Cloud Reading for Pilots: Disclosures
Notes on Cloud Reading for Pilots by Patrick Clancy
Albuquerque, New Mexico, 1984.
The photographs in Cloud Reading for Pilots: Disclosures resuscitate lost worlds whose inhabitants are energized and propelled into our time and space. Often taken from old textbooks, the figurative illustrations are didactic commentaries on physical processes. The phenomena illustrated are how-to-do-it instructions from the world of causal mechanics and the practical sciences of the Industrial Revolution – an absurd mixture of scientific experiments and homely remedies.
Although the people depicted in these images have a presence, they also function, as in the original images, more like props than representative personalities. They are actors photographed while performing neutral actions such as lying in bed or sitting in a chair while demonstrating or illustrating certain physical principles. Their neutrality allows these perfect strangers to participate in these recontextualized operations.
Through her use of hand coloring, photomontage and textual strategies, Gwen Widmer undermines and amplifies the original premise of the images that she uses in her work. She makes visible the expanded latent context within the illustration that is often overlooked in the single-minded pursuit of the didactic narrative of the original texts. When the original image is abstracted from the context of the written material, it floats free and seems to belong to many possible domains. Secondary levels of information embedded in the visual text of the illustration ultimately become the content of the new work. Gwen Widmer’s reworking of this material brings the background to the foreground, and amplifies the aura of this level of signification within the artifact.
The sense of humor that one finds in the Footnotes series, in misplaced letters (scene, scream) or in the information on the back of the collaged figures in The Four Stages of Man, is the result of an eccentric archivist’s sensibility combined with an inspired archeological and semiological investigation of the material artifact. There is a sounding of the deep that resonates and makes evident multiple aspects of the artifact that go beyond the flatly illustrated pages of the original material.
Frequently two or more simultaneous realities are made plausible. In Disclosures, the figure of the woman disrobing underwater is obviously from a manual on water safety. But at the same time it explores a dream-like probing of the unconscious – the deep waters of mythology, the fantasy projection of a dream lover, the sensual pleasures of floating. Likewise, the man lying in bed with suspended legs seems arrested in an extended moment of antigravity, touching down or lifting off in a position of levitation. The diagrams beneath him suggest instructions for disconnecting the body from its physical moorings.
The figures are floating, flying, gliding or in some way being physically or psychically transported in many of the images. Other gestures (the hand adjusting the woman’s vertebrae, generating a fire, or touching the bottom of a foot) also seem to be notations or disclosures of techniques for activating this level of experience. The many images of concealed eyes signal the voyagers’ isolated connection with us in time and space. They appear to have been motivated or propelled into our space through a mechanism that they possess the knowledge to operate. Their avoidance of direct eye contact with us allows them to maintain their simultaneous place within the original space as well as our own.
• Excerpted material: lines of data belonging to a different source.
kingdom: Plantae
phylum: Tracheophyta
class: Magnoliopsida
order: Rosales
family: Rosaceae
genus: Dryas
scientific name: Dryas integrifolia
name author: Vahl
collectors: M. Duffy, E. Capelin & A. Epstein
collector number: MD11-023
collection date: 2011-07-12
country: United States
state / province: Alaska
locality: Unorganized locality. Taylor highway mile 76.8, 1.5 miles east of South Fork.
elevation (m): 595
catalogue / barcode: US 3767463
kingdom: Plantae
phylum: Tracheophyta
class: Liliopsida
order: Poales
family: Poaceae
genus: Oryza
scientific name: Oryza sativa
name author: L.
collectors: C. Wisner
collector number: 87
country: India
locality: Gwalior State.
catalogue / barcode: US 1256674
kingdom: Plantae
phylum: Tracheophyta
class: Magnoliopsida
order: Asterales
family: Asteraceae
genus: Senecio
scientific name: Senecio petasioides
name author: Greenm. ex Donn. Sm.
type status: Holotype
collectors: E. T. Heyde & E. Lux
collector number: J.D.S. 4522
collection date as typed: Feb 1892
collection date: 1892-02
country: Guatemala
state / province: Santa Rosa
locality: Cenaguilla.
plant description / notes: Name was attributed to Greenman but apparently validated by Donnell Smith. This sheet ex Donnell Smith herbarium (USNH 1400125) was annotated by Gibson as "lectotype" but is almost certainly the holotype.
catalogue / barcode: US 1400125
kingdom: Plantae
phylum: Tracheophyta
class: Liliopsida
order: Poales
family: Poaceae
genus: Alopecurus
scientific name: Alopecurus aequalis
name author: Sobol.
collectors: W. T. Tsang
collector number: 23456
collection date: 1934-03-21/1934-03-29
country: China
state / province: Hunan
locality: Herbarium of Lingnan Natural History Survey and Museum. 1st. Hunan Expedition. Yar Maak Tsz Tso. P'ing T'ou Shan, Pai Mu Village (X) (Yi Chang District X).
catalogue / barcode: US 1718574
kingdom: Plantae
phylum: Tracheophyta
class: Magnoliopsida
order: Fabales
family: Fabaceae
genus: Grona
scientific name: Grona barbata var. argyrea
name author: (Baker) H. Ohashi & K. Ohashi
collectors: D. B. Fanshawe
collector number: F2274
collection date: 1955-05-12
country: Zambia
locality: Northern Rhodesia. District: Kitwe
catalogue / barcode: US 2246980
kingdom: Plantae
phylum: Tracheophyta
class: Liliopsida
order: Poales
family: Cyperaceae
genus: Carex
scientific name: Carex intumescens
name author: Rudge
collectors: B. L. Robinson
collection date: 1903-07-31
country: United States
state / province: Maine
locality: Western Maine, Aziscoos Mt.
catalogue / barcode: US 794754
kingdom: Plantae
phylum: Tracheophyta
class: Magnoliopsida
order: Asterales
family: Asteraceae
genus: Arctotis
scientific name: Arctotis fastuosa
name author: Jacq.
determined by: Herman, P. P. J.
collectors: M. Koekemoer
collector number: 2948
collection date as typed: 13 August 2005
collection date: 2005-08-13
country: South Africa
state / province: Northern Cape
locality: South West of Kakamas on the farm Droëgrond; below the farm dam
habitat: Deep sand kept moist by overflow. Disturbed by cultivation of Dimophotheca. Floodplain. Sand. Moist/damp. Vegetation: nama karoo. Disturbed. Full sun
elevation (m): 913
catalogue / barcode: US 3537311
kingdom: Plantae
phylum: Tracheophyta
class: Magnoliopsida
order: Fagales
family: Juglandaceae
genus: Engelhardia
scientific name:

The one major exception to this reading of the work is the redheaded boy sun-bathing at the sanatorium who breaks the spell with his conspiratorial glance directed at the viewer.
In the page from the Bluejackets’ Manual, the rigidity of the umbilical-like cord connecting two locations allows forces to travel in both directions. Captions to these images caution of possibilities that might also break the spell. The knotted wire, the fire generated by the triangle, the boy’s directional glance are all equivalent images that connect the two worlds, allowing for travel back and forth between the real and imagined, here and there, then and now.
Gwen Widmer’s reactivation of this data from her image banks and the use of selected images from her notebooks to document her private mythologies are part of a phenomenology of communication. Based on the experiences and observations of her travels through the images and texts of her archive, there are personal, even hermetic, procedures underway. However, these works are not inaccessible. The public, cultural domain of these images as well as her sense of humor and use of familiar procedures such as reading, interpreting, decoding and fantasizing allow the work to transcend the private, non-informative level of personal experience. We all recognize within these works familiar subjective insights. The title, Cloud Reading for Pilots: Footnotes and Disclosures, suggests a guidebook for those who would also travel by means of the displaced artifacts of an ahistoric culture of images.